> **DATA UNDER STUDY**
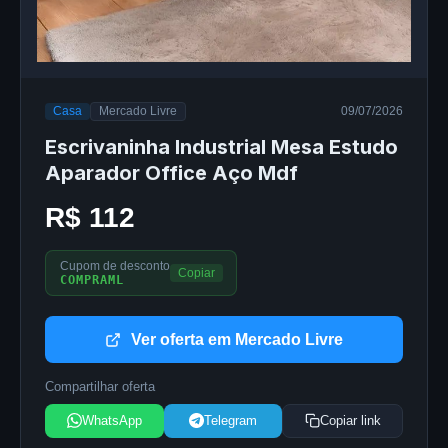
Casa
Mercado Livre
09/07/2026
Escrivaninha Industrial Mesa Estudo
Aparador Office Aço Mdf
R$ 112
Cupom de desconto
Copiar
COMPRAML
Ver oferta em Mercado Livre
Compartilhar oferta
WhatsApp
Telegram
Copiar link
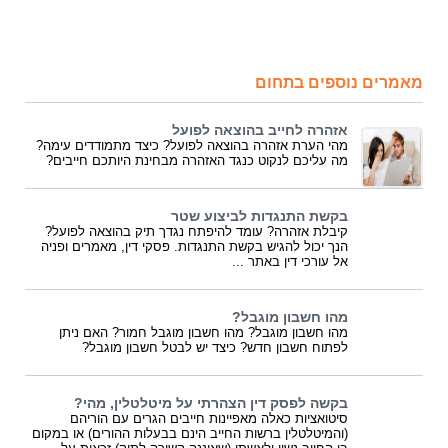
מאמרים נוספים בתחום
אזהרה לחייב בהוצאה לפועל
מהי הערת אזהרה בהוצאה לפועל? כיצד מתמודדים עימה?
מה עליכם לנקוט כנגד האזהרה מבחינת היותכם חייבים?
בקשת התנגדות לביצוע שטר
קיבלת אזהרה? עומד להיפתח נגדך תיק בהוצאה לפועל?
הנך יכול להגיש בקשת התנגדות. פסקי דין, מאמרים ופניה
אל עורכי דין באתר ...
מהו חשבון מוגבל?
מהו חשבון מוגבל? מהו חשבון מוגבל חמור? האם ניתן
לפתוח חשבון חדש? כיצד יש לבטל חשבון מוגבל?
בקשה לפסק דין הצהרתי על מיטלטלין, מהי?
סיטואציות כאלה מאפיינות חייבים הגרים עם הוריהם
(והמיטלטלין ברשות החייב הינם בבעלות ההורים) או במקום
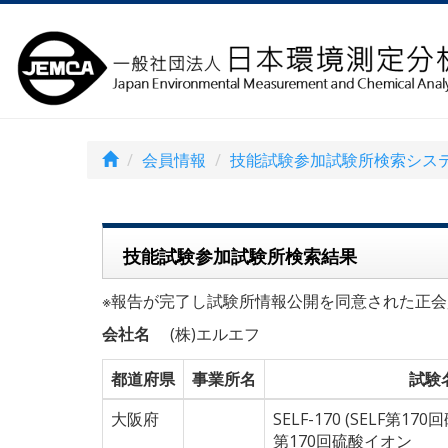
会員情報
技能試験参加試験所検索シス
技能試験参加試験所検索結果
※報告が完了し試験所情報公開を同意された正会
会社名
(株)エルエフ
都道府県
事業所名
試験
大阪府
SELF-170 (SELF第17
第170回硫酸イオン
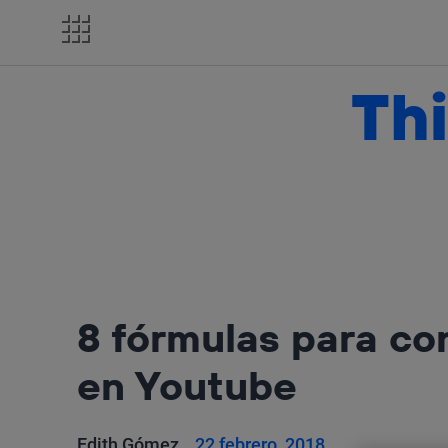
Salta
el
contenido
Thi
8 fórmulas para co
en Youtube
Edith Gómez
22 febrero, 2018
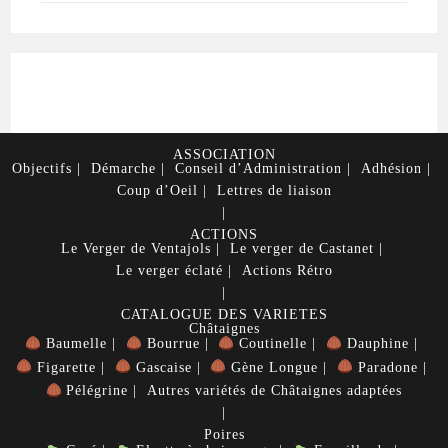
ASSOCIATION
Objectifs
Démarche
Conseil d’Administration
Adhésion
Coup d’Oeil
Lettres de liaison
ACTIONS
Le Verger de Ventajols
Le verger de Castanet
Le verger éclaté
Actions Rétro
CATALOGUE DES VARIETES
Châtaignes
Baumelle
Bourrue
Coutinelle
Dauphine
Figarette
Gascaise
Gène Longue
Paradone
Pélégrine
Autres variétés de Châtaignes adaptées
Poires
==
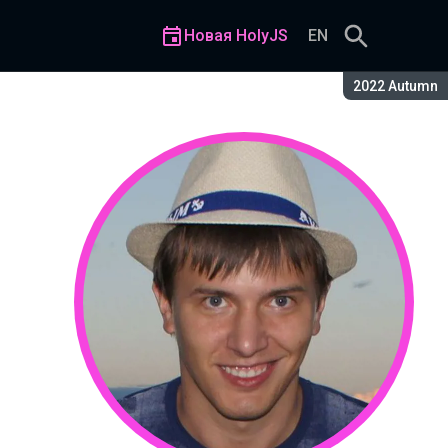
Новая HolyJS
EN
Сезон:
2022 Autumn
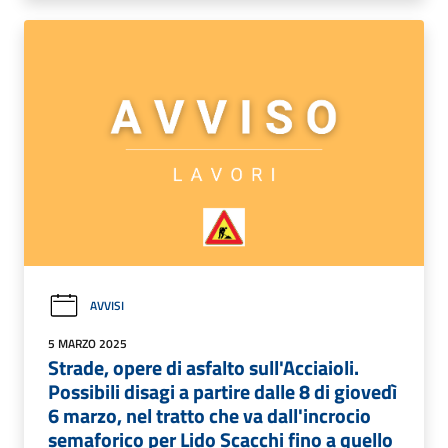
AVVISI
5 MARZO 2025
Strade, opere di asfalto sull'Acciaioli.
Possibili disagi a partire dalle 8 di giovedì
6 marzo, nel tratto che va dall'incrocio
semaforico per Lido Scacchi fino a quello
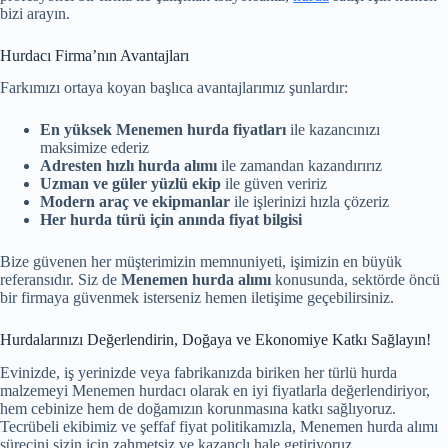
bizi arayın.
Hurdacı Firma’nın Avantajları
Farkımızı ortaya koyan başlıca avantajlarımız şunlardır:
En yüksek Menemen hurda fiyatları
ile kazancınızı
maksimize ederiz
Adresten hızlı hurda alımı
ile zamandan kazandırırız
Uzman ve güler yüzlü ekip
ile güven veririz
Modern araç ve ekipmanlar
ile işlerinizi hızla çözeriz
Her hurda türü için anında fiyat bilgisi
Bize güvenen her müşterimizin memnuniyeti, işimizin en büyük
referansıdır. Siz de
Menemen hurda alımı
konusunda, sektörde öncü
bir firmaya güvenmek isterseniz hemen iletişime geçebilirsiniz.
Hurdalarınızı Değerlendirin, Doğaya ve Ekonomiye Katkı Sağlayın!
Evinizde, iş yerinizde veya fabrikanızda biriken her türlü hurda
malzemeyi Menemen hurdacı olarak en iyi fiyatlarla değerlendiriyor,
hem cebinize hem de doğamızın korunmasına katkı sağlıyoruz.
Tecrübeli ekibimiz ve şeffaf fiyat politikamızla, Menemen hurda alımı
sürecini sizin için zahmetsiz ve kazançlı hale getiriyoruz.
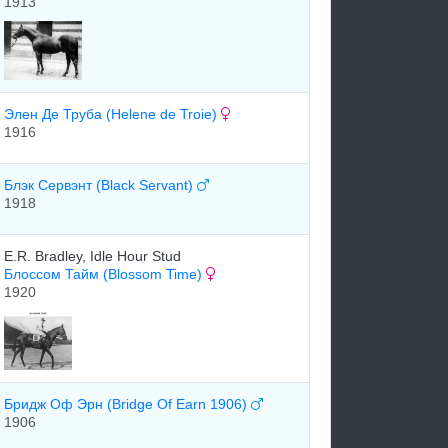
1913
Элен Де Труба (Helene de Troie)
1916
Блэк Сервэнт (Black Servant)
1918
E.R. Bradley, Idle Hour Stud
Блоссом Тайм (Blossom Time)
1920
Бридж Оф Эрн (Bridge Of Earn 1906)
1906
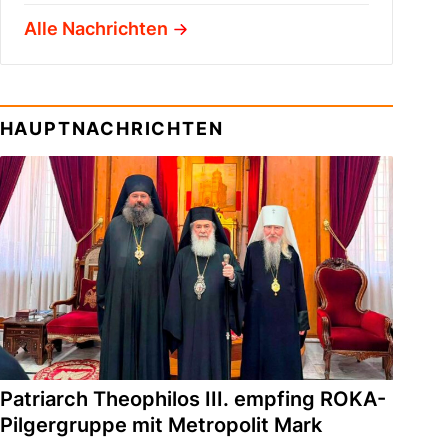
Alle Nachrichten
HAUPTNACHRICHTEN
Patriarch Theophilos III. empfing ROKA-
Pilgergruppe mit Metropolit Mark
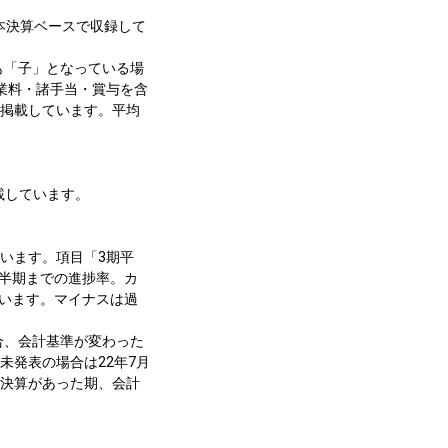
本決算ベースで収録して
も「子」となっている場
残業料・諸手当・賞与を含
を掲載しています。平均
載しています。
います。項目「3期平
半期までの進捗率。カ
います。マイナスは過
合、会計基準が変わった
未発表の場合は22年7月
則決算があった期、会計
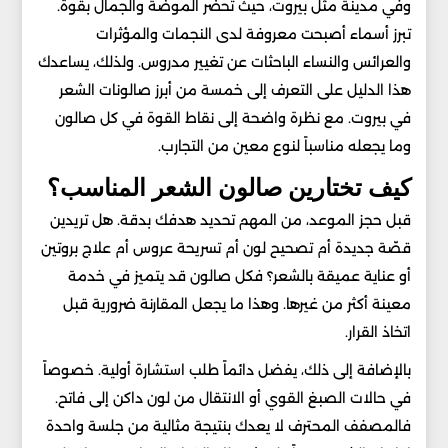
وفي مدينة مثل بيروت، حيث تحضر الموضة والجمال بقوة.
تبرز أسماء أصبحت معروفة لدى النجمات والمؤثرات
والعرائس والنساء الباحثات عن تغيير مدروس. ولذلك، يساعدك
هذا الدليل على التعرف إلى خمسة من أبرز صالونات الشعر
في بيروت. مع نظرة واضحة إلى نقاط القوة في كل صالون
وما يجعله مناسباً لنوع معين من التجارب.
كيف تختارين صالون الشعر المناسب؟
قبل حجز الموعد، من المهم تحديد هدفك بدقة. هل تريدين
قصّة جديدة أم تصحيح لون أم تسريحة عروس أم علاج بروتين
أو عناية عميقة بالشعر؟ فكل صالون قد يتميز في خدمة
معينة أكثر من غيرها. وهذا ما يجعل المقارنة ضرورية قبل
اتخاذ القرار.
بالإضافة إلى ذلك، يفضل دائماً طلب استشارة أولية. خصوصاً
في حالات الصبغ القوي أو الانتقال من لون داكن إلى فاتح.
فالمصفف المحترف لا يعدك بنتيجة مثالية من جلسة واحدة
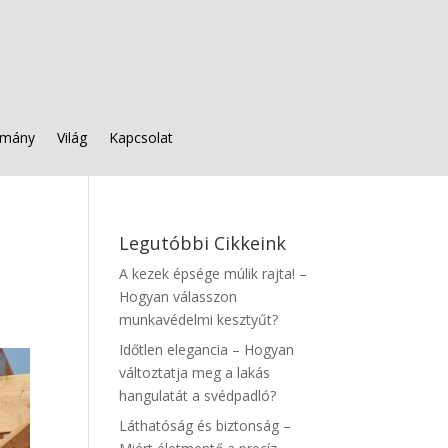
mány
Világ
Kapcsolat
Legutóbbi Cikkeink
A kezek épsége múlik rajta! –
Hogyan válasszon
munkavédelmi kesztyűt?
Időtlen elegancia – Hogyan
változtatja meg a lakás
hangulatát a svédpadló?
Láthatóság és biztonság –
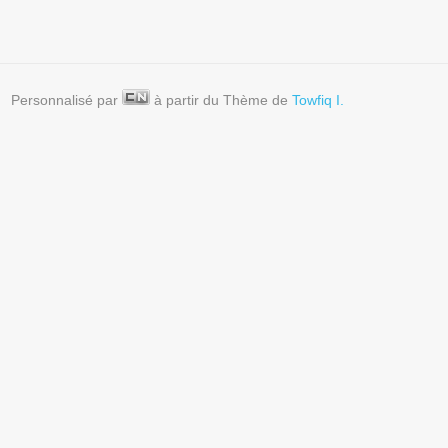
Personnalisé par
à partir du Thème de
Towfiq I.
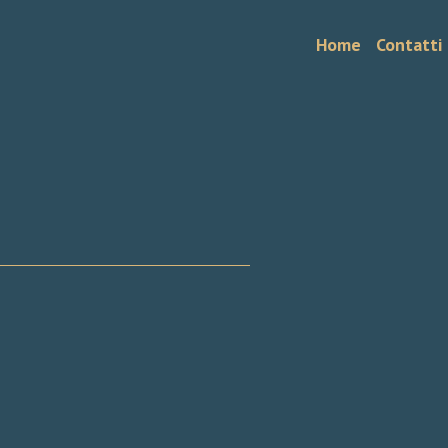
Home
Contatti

> **REQUIRED WORK**
Find the string "בהוצאה" in the listing and copy every line in which it occurs.

> **ANSWER BOX**
אזהרה לחייב בהוצאה לפועל
מהי הערת אזהרה בהוצאה לפועל? כיצד מתמודדים עימה?
קיבלת אזהרה? עומד להיפתח נגדך תיק בהוצאה לפועל?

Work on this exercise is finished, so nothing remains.